The garden at Kiftsgate up to 1920 consisted of the paved formal garden in front of the portico, beyond which was a plain grass field with wooded banks. The first thing Mrs J.B. Muir did was to make a lawn with steps leading to it from the formal paved garden, this was quickly followed by taking in what is now the Yellow Border and the Rose Border; the connecting bridge was built and the yew and copper beech hedges planted.
Many people would have thought they had achieved enough but in 1930 the steep bank was tackled, and a summer house with steps either side down to the lower garden was built.
The hard tennis court, now the modern water garden, was made in the 1930s and the yew hedge was planted around it at the same time. During the war the tennis court, which required continual watering and upkeep, was allowed to become derelict and in 1955 there was a wonderful display of seedling roses and Scotch firs growing on it, which Mrs J.B. Muir was very grieved to see go, when it was resurfaced.
In making the garden at Kiftsgate there is no doubt that Heather Muir was greatly helped and inspired by her lifelong friend Major Lawrence Johnston, who created the garden next door at Hidcote Manor.
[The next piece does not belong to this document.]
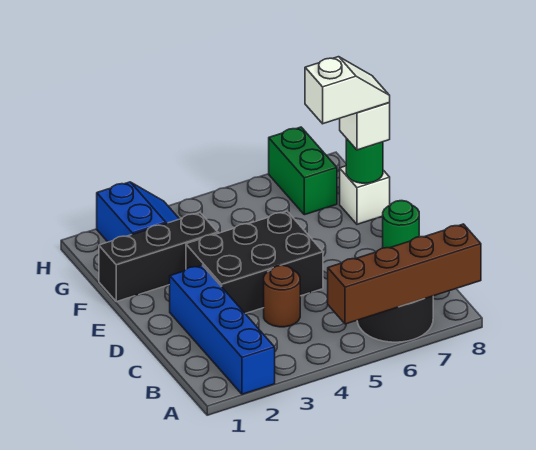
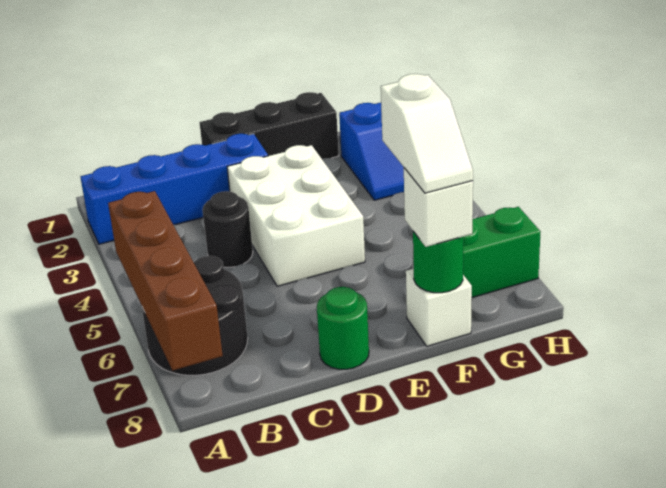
brown 1x1 round brick [264,265,300,327] -> black 1x1 round brick [202,191,253,267]
black 2x3 brick [186,211,323,314] -> white 2x3 brick [227,145,365,286]
black 1x3 brick [99,213,218,302] -> black 1x3 brick turned to [199,92,339,159]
Whilst influenced by Hidcote next door, unlike Hidcote it was never formally planned and is considered by Keen to be "a prettier, less organised place". The flower picture in the tea-room at Hidcote was painted directly on the wall at Kiftsgate by Major Johnson and moved to Hidcote in 1981 by the National Trust.
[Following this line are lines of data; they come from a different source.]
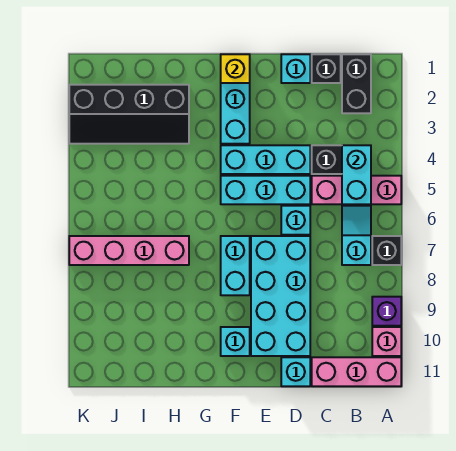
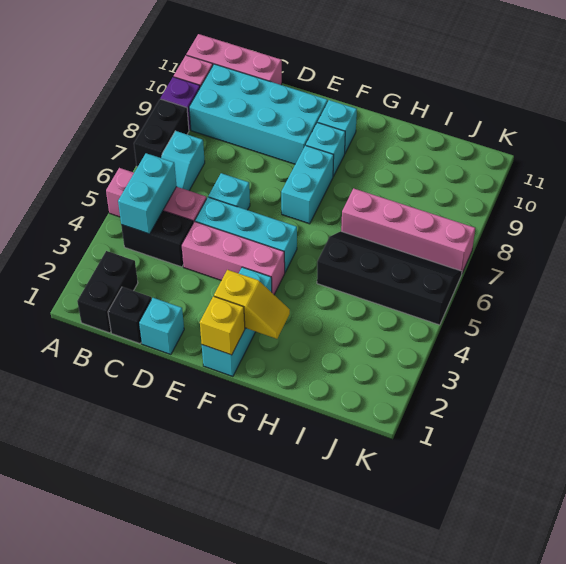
black 1x1 brick [372,236,401,265] -> black 1x2 brick [134,99,189,167]
cyan 1x3 brick [221,145,310,174] -> pink 1x3 brick [181,222,285,294]
cyan 2x4 brick [251,236,310,356] -> cyan 2x4 brick turned to [189,64,328,164]
cyan 1x1 brick [281,357,310,386] -> cyan 1x1 brick moved to [306,122,345,176]
none -> yellow 1x2 slope [214,270,290,339]
black 2x4 slope [69,85,189,144] -> black 2x4 slope moved to [317,231,462,325]

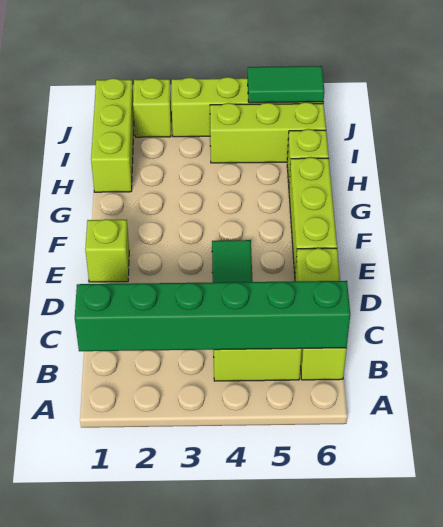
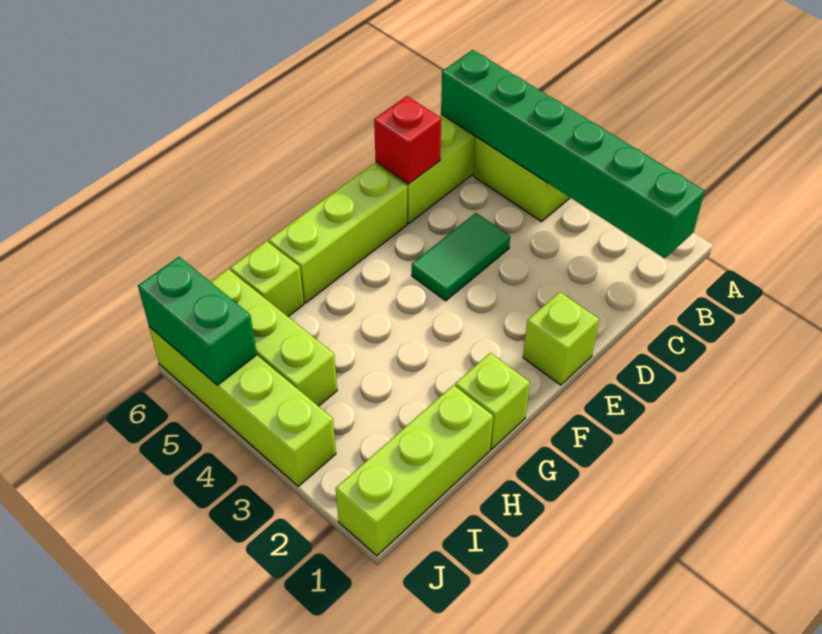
none -> red 1x1 brick [374,96,441,184]
lime 1x1 brick [133,78,171,137] -> lime 1x1 brick moved to [455,353,530,449]
green 1x2 tile [247,66,324,103] -> green 1x2 brick [138,257,257,385]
Kiftsgate first became well known to the gardening public after Graham Stuart Thomas's article in the Royal Horticultural Society Journal, May 1951, in which the great plantsman observed, "I regard this as the finest piece of skilled colour work that it has been my pleasure to see."
In April 1954 the magazine Gardening had an illustration of the Yellow Border on its cover and inside an article by A.G.L. Hellyer, reporting that
Each rose bush has grown to its maximum proportions and to the conventional gardener these proportions will come as a revelation. Yet despite the luxuriance of Kiftsgate it is a garden upon which an extremely firm hand and a very discerning eye have been kept. There is nothing of the wilderness here and one is immediately conscious that everything is in its place and is there for a definite purpose. That purpose is to produce a series of pictures in colour that are rich but never glaring. They are the colours I associate with fine tapestry.

Kiftsgate rose

The gardens are well known for the famous Kiftsgate rose, a scented climbing rose, which is shade-tolerant and very vigorous. It is claimed that the Rosa filipes 'Kiftsgate' is the largest rose in Britain measuring x 90 feet x high at last measurement, as reported on the Kiftsgate website. It was planted in 1938 and named by Graham Stuart Thomas in 1951. The same official website says that it would be even larger were it not cut back, and the owners fear for the integrity of the beech tree which it has colonised owing to the weight of its foliage.